Aval prestado a título oneroso deve ser incluído em processo de recuperação judicial, decide STJ

Aval prestado a título oneroso deve ser incluído em processo de recuperação judicial, decide STJ

“Aval prestado a título oneroso submete-se aos efeitos de processo de recuperação judicial”. Este foi o entendimento adotado pela Ministra do Superior Tribunal de Justiça Nancy Andrighi no âmbito do Recurso Especial nº 1.829.790/RS, em sessão de julgamento realizada em 19 de novembro de 2019.

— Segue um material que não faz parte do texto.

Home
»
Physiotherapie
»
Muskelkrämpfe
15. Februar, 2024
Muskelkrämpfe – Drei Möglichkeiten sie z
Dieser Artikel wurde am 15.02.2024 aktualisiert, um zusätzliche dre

O recurso, interposto pelo Banco do Brasil, se deu em face de acórdão do Tribunal de Justiça do Rio Grande do Sul, que decidiu pela inclusão do crédito de titularidade da instituição financeira em recuperação judicial movida por empresa que figurava como avalista em Cédula de Crédito Bancário – CCB emitida por terceiros, sob os fundamentos de que (i) o avalista é solidariamente obrigado ao pagamento da dívida e de que (ii) o artigo 49 da Lei nº 11.101/2005 abrange todos os créditos existentes à data do pedido, ainda que não vencidos, inexistindo diferenciação, pelo diploma legal, de dívidas contraídas por conta própria ou em razão de garantia prestada a obrigações de terceiros.

Em síntese, o Banco do Brasil argumentou que, quando do ajuizamento da recuperação judicial, o devedor principal encontrava-se em dia com as obrigações contratadas, de modo que, naquele momento, a empresa em recuperação judicial detinha tão somente uma expectativa de exercício de direito de regresso em caso de inadimplemento pelo avalizado, sendo inexistente, portanto, relação de crédito apta a ser incluída em processo recuperacional.

Tal argumentação não foi suficiente para o convencimento da Turma Julgadora, que optou pela relativização do conteúdo do artigo 5º da Lei nº 11.101/2005, segundo o qual não são exigíveis do devedor em recuperação judicial “as obrigações a título gratuito”.

O voto da Ministra Nancy Andrigui, assim, adotou a tese de que “nessas hipóteses, em que a declaração cambiária em questão assume contornos de natureza onerosa, a norma do precipitado artigo 5º, I, da Lei nº 11.101/2005, não tem aplicabilidade, devendo o crédito correspondente, por imperativo lógico, sujeitar-se aos efeitos da recuperação judicial”, tendo ainda assinalado que “o dispositivo em questão tem como objetivo impedir que o devedor, já com dificuldades para adimplir dívidas decorrentes de obrigações de natureza onerosa, seja também compelido a satisfazer aquelas pelas quais não recebera qualquer contrapartida”.

Trata-se de entendimento preocupante às instituições financeiras e demais agentes econômicos responsáveis pela concessão de crédito em mercado, seja do ponto de vista estritamente jurídico, seja sob a ótica prática das relações creditícias.

Na seara jurídica, nota-se possível violação dos princípios da abstração e autonomia que caracterizam o aval, uma vez que o entendimento do Superior Tribunal de Justiça busca condicionar os efeitos do título de crédito às características dos negócios a ele subjacentes. Ou seja, a decisão em questão atribui perigosa incerteza à exigibilidade da garantia pessoal.

No âmbito prático, por sua vez, o que se verifica é a imposição de relevante obstáculo às instituições financeiras, o de avaliar, quando da prestação da garantia, se esta foi prestada a título gratuito ou oneroso. Por se tratar de informação cujo fornecimento não é exigido pela legislação e, portanto, não costuma constar dos títulos de crédito – os quais, vale dizer, são caracterizados pelo princípio da literalidade -, os credores provavelmente enfrentarão custos adicionais para a análise das condições de concessão do crédito, bem como serão observados entraves à circulação dos títulos de crédito, justamente uma das principais virtudes de referido instituto jurídico.

Do exposto, conclui-se que o entendimento do Superior Tribunal de Justiça se trata de verdadeiro retrocesso, visto que adota posição contrária aos princípios da previsibilidade e da segurança jurídica no tocante ao tratamento conferido às garantias pessoais no âmbito de processos recuperacionais, de modo a, uma vez mais, fortalecer argumentos de caráter oportunista pelos devedores em detrimento do interesse dos credores na satisfação de seus créditos, postura esta que contraria um dos grandes objetivos quando da edição da Lei nº 11.101/2005: impedir que o microssistema instituído pela lei às empresas em crise seja essencialmente voltado aos interesses de um dos polos da recuperação judicial.